An actual concern in practice? I.e. you see the round trip call to the
BIOS violating application latency concerns?

> I know the upstream user call stack has timeout for getting a response
> for certain database transaction.

I would expect that's on the order of seconds, no?

> And the test folks might inject dozens of back-to-back poisons to
> adjacent pages...

I am not sure the extreme scenarios of test folks should be guiding
kernel design, the interfaces need to make sense first, and then the
performance can be fixed up if kernel architecture causes practical
problems.

> > 
> >> also, for now, is it possible to log more than 1 poison per 512byte
> >> block?
> > 
> > For the badrange tracking, no. So this would just be a check to say
> > "Yes, CPU I see you think the whole 4K is gone, but lets double check
> > with more precise information for what gets placed in the badrange
> > tracking".
> 
> Okay, process-wise, this is what I am seeing -
> 
> - for each poison, nfit_handle_mce() issues a short ARS given (addr, 
> 64bytes)

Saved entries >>

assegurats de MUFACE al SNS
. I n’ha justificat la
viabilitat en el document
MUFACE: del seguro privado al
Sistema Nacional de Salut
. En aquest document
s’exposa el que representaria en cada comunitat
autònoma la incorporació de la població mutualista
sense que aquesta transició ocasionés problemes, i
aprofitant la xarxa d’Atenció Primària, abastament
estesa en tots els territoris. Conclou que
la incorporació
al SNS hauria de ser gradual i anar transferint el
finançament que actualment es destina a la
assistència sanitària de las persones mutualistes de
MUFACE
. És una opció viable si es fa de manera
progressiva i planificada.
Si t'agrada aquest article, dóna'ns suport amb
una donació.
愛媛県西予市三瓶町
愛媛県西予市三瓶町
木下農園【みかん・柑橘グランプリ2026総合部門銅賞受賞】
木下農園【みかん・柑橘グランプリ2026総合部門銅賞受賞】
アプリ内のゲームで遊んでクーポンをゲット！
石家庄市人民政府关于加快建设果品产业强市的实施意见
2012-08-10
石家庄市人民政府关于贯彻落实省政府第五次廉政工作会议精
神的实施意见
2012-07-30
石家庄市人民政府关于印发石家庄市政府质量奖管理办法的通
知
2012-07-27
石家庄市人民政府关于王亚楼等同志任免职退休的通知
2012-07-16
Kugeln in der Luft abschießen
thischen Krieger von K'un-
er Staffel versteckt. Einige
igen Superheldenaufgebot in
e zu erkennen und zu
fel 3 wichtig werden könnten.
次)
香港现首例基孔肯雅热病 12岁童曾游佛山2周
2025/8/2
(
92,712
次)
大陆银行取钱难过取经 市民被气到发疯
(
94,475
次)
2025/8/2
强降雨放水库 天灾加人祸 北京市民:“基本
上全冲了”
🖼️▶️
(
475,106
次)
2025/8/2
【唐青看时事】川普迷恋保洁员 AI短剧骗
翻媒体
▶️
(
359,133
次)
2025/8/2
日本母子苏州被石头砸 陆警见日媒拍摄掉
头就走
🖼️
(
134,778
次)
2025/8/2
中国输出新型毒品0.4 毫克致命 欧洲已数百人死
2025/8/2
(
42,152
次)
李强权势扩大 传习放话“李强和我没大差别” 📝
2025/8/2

Exercise requirements >>
1. According to the thread excerpt, which function issues a short ARS for each poison?
2. Quote everything in the thread excerpt from "An actual concern" down to "certain database transaction.".

Outputs for the tasks >>
1. nfit_handle_mce()

2.
An actual concern in practice? I.e. you see the round trip call to the
BIOS violating application latency concerns?

> I know the upstream user call stack has timeout for getting a response
> for certain database transaction.